Escapism – How the Y&R Helps my Bipolar Disorder

Life happens. There’s a lot that goes on. Good things like family, children, marriage, and friends; and not-so-good things like financial problems, work pressures, health issues and mental illness—any of these factors can cause stress in your life. Stress is a major factor in bringing about a bipolar episode—either mania or depression. So reducing stress for someone with bipolar is not only a good thing but a crucial thing.

When someone has bipolar, life can be overwhelming. There’s too much going on, or not enough. Everything is too loud, but you can’t hear a thing. The up and down of the mood cycle is exhausting. So, too, is putting on a face—wearing an emotional mask of sorts to hide true feelings. The fatigue and stress demand relief. I escape.

Everyone has different methods of escape. Escapism sometimes has a negative connotation. That is the case with some means, like drugs, alcohol, gambling, over-eating, etc. Even a positive means of escape can have negative results if you do it to excess. Like many things in life, escapism should be practised in moderation. For example, for some people surfing on the internet is not only enjoyable, but it allows you to get sucked in, to the point where you can spend your entire day surfing away. If this happened regularly it would obviously cause problems in your life.

The escapism I’m talking about is positive. It helps people. It helps people escape from their daily life and move to a place of mental stability. Your escape won’t make all your problems go away. But it will give you a break from reality—a break from the exhaustion and stress.
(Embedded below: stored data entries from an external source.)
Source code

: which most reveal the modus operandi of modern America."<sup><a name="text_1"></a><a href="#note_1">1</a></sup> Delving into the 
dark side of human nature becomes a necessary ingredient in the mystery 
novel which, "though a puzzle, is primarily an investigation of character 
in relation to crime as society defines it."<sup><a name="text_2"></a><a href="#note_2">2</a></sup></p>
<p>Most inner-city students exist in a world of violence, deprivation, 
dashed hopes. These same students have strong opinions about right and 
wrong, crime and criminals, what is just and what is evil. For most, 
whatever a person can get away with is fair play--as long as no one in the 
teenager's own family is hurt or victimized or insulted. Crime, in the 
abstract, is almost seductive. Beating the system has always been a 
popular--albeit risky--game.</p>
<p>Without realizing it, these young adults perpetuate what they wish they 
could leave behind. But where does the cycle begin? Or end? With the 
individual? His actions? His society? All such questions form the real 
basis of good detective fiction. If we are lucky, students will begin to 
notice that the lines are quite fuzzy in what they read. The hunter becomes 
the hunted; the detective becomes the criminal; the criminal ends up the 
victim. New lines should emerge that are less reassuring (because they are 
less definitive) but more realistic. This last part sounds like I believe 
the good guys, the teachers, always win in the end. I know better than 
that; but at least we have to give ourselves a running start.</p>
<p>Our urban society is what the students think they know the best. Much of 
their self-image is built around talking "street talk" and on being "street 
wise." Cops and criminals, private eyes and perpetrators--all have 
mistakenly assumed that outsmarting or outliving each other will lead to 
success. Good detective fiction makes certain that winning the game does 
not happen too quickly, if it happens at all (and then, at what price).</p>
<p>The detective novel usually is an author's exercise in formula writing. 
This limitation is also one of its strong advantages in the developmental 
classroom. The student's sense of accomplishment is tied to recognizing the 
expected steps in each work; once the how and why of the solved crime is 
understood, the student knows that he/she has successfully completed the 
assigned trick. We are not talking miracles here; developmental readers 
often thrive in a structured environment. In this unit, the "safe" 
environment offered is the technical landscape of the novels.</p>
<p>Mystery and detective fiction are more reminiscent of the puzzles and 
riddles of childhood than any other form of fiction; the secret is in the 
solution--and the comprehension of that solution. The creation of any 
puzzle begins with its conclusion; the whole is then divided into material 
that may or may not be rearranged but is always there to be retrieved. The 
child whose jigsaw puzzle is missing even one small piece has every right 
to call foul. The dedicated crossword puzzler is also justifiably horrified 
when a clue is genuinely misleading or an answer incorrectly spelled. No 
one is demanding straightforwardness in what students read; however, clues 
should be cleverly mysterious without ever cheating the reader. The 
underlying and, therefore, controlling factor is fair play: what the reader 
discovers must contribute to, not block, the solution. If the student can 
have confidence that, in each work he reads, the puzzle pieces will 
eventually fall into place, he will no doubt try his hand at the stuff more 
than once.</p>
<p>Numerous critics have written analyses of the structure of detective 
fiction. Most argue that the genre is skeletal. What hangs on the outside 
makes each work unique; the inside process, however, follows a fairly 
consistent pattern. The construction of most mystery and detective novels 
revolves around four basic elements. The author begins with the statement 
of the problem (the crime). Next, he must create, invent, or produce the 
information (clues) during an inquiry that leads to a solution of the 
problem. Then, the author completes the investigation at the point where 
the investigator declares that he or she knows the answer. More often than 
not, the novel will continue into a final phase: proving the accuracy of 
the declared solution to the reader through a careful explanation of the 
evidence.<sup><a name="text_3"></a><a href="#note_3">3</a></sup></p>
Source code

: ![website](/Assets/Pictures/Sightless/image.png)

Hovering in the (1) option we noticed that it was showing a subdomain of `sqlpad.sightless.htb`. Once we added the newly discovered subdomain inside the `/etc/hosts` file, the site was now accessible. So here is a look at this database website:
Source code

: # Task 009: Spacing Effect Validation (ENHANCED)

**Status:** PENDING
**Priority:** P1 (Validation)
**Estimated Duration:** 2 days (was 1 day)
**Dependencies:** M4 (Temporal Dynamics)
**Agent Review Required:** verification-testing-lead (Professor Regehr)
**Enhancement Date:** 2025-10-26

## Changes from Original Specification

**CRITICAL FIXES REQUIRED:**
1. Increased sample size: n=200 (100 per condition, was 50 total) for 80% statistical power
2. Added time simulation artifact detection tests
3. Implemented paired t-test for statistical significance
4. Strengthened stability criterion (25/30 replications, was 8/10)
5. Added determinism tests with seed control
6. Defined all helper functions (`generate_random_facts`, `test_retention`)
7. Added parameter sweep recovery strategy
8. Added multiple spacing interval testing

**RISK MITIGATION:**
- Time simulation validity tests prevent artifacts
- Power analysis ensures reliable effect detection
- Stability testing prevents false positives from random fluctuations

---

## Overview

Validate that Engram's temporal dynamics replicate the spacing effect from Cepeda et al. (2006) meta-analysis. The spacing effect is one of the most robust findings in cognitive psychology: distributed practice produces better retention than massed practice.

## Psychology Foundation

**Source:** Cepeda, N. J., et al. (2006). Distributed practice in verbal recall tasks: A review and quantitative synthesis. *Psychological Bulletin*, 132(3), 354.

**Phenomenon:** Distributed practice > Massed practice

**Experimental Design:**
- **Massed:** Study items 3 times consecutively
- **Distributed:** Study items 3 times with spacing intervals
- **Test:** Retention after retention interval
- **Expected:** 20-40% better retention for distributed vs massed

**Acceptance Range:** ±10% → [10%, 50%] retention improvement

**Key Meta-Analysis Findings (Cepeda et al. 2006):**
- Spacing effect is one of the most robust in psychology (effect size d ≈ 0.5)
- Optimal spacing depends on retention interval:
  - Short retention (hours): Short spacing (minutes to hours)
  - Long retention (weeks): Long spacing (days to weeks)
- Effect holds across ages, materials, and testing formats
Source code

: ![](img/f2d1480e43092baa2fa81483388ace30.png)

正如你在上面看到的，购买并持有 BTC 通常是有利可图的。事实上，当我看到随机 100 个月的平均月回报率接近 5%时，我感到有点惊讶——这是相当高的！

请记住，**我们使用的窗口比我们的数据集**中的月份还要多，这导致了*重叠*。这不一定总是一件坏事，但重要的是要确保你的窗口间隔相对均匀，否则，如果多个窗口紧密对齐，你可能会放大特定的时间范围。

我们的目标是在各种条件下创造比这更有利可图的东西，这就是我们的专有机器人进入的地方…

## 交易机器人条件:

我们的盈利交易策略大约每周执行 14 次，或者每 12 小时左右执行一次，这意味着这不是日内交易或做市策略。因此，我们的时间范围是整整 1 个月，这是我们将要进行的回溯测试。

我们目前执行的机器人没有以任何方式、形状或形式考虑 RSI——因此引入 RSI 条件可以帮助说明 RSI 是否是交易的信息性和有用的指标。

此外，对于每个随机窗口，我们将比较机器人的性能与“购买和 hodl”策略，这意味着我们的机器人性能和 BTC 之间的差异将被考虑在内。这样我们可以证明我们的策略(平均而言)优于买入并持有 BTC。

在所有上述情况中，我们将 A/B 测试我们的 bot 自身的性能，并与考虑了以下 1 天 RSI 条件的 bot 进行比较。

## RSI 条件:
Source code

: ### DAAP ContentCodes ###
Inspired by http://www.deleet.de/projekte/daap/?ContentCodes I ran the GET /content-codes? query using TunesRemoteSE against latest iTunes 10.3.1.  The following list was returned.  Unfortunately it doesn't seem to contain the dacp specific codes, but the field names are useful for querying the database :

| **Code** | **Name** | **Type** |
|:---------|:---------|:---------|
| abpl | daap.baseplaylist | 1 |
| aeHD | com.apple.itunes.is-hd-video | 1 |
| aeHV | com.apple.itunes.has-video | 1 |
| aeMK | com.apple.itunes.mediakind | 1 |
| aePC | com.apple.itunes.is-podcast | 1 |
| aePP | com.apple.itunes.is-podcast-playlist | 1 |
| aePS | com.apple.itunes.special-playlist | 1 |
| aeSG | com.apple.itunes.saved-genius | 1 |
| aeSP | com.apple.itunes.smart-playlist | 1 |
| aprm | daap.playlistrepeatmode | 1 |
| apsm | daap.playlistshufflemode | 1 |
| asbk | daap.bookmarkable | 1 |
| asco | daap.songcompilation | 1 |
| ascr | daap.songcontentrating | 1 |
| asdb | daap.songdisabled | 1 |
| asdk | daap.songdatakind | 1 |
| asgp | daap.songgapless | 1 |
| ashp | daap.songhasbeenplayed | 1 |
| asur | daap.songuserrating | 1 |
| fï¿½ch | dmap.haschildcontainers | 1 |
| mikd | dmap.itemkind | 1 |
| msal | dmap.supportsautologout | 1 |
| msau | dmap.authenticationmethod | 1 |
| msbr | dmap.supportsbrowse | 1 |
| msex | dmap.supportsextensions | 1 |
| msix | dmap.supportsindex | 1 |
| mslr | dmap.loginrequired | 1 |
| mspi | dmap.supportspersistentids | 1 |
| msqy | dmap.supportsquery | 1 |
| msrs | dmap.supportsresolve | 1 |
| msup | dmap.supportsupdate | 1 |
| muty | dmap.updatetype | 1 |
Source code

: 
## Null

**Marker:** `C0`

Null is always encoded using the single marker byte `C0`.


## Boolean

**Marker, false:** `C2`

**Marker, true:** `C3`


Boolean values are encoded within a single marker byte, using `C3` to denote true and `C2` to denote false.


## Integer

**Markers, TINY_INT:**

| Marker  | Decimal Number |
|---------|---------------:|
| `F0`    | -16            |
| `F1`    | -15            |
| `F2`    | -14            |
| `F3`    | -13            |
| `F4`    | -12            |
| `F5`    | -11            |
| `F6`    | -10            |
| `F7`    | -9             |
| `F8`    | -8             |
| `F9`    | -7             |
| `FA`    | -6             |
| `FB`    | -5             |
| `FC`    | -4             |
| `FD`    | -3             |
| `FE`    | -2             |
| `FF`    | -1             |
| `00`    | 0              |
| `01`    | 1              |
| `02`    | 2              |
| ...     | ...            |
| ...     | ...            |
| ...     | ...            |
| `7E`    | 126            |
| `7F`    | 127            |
Escapism is a coping mechanism—something I can add to my arsenal of self-care. It is not something I do for long—maybe an hour a day, some days just moments. I don’t let any one thing take over my life. Some forms of escapism include: reading, music, video/on-line games, sports, crafts, movies/T.V., puzzles, gardening, driving, outdoors, exercise, anything creative, yoga, and meditation. I’m sure there are more.

My escape comes in the form of a daily soap—The Young and the Restless. You may laugh and brush aside the abilities of a soap to help my bipolar disorder, but you shouldn’t. For that one hour I am immersed in the world that is Genoa City—the world where Victor and Nikki reign over everything Newman and pursue anything Abbott. It’s a world where I don’t hurt. I don’t have problems. And there’s no stress. I am swept away by the tales and woes of the Genoa city elite. And at the same time I am swept away from my worries and responsibilities of the day. Escape is more than something I allow myself, it is something I need.

Sort through the elements of your life and discover ways to bring some peace to your mind—some quiet to your life. Give yourself permission to escape.